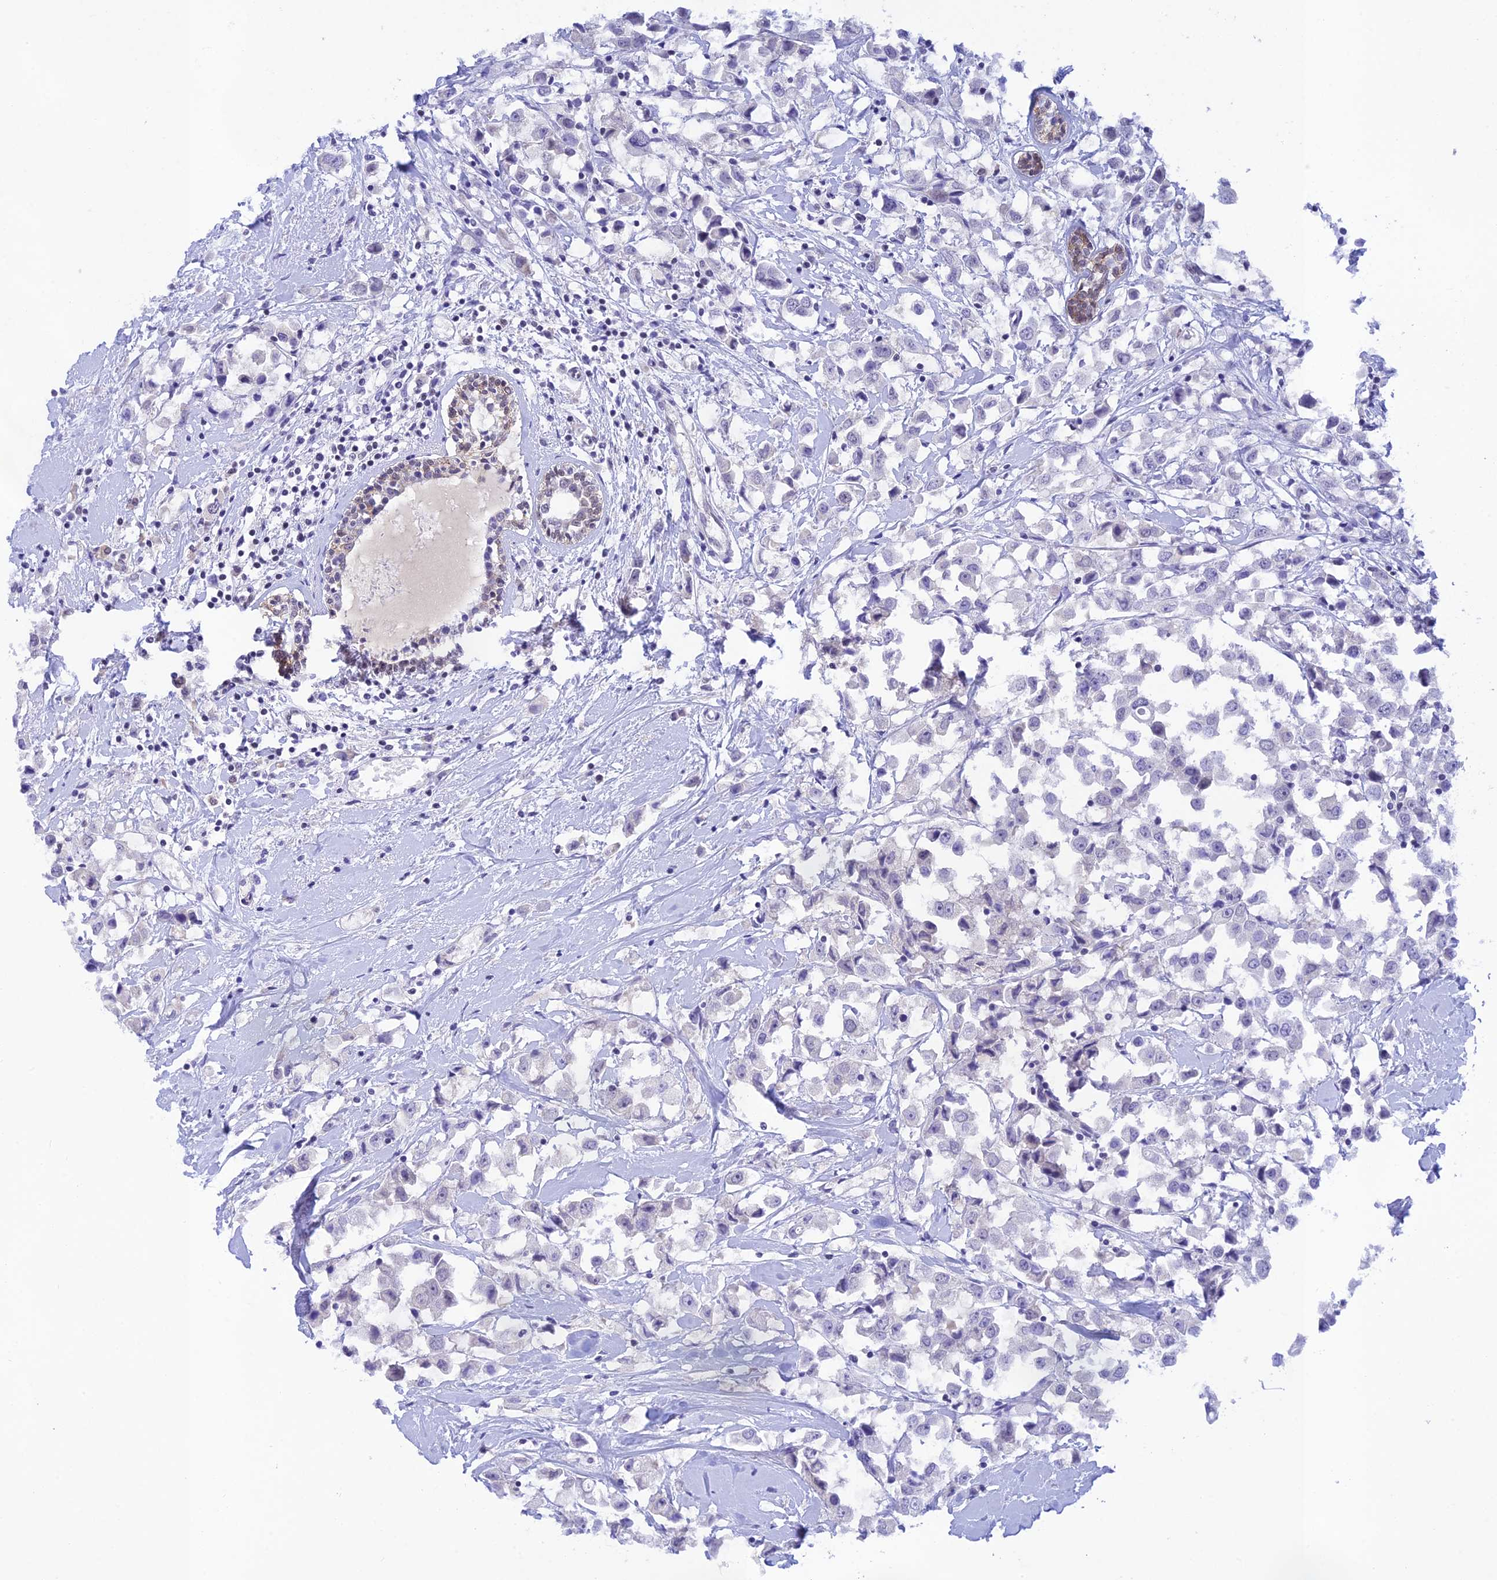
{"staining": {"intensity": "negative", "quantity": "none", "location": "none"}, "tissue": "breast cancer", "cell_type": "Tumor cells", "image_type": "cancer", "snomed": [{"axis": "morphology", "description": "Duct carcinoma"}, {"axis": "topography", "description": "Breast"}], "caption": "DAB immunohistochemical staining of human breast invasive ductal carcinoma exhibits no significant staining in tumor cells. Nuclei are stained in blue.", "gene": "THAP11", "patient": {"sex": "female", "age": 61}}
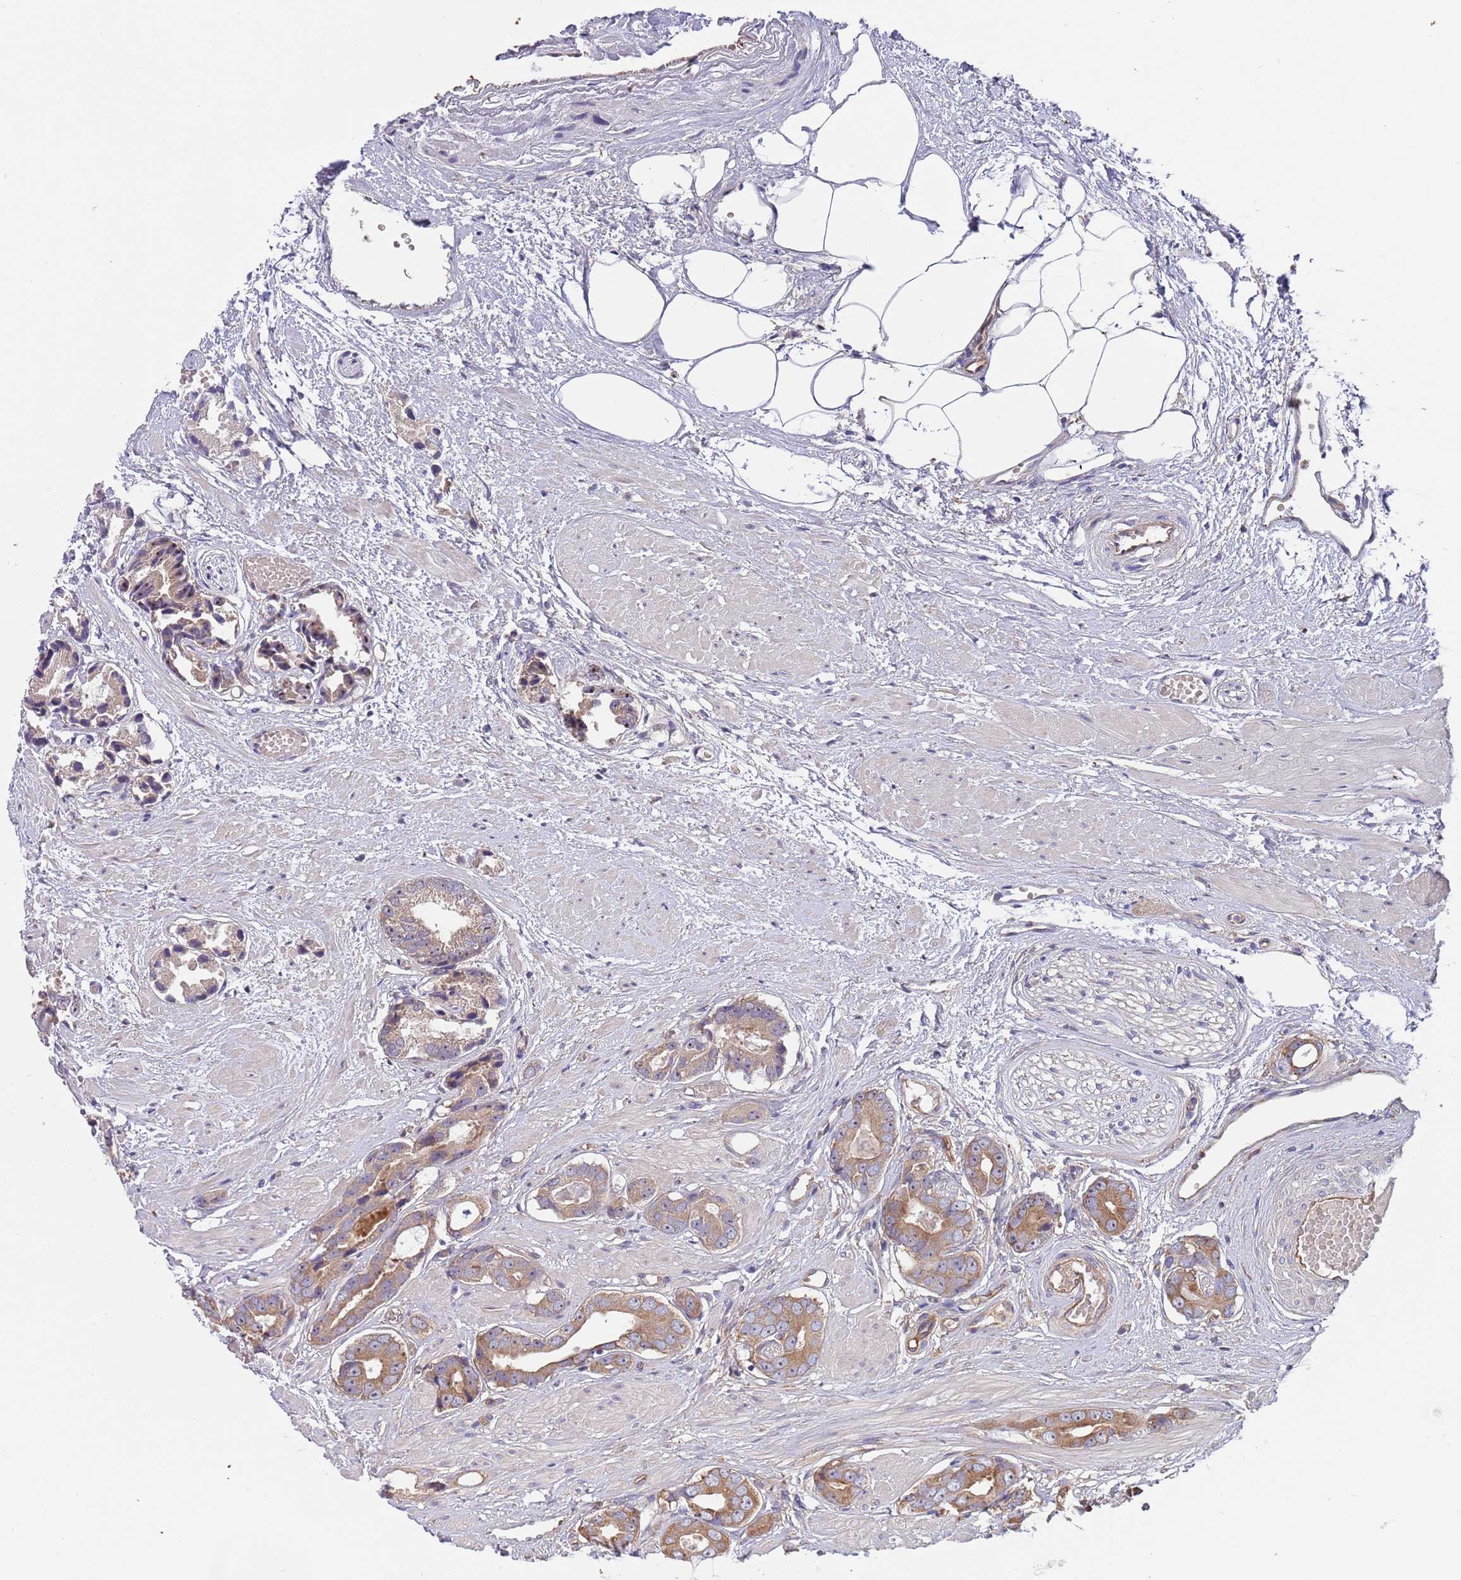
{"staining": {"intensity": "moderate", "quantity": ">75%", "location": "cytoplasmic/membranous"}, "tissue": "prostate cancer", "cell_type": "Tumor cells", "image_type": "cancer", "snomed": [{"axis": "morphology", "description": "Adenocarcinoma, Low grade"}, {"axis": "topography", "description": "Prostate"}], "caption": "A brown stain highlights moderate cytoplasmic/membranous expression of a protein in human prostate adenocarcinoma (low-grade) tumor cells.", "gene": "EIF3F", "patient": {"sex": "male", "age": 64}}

...

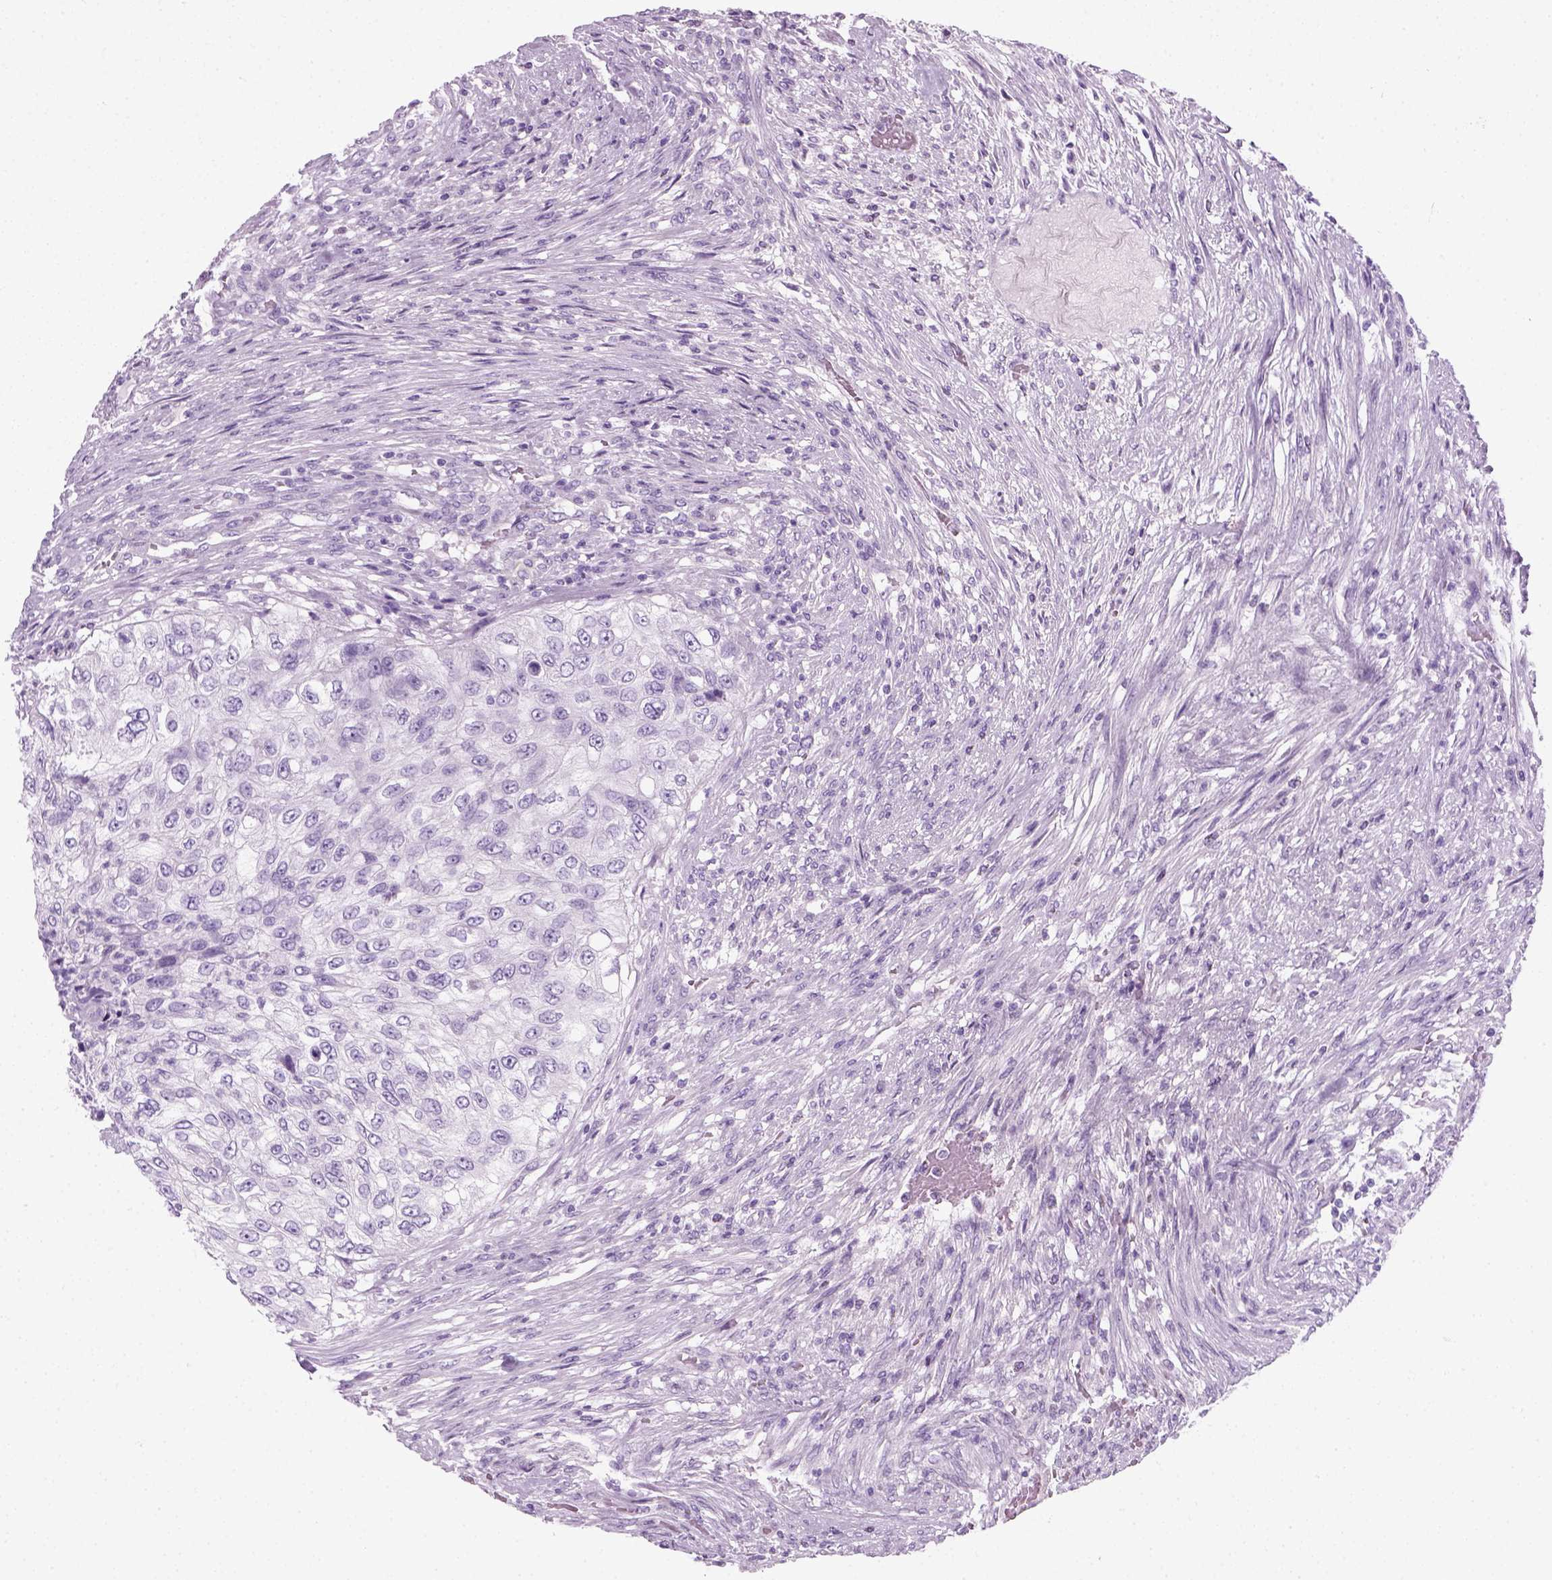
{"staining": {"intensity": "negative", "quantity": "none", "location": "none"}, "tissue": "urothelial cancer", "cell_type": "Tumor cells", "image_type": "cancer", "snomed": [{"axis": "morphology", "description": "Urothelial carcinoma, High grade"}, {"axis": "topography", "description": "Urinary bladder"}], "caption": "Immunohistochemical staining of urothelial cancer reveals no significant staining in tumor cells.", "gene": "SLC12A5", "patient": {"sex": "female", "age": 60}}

Work task:
Using the data above, transcribe exactly the lines between those containing "staining of human" and "brown stain highlights", inclusive, and leave every picture behind.

Answer to the exercise:
{"staining": {"intensity": "negative", "quantity": "none", "location": "none"}, "tissue": "breast cancer", "cell_type": "Tumor cells", "image_type": "cancer", "snomed": [{"axis": "morphology", "description": "Duct carcinoma"}, {"axis": "topography", "description": "Breast"}], "caption": "DAB immunohistochemical staining of human breast invasive ductal carcinoma exhibits no significant staining in tumor cells. Nuclei are stained in blue.", "gene": "THAP11", "patient": {"sex": "female", "age": 61}}
{"staining": {"intensity": "moderate", "quantity": ">75%", "location": "cytoplasmic/membranous"}, "tissue": "prostate cancer", "cell_type": "Tumor cells", "image_type": "cancer", "snomed": [{"axis": "morphology", "description": "Adenocarcinoma, Low grade"}, {"axis": "topography", "description": "Prostate"}], "caption": "A brown stain highlights moderate cytoplasmic/membranous expression of a protein in human prostate adenocarcinoma (low-grade) tumor cells.", "gene": "EIF3F", "patient": {"sex": "male", "age": 64}}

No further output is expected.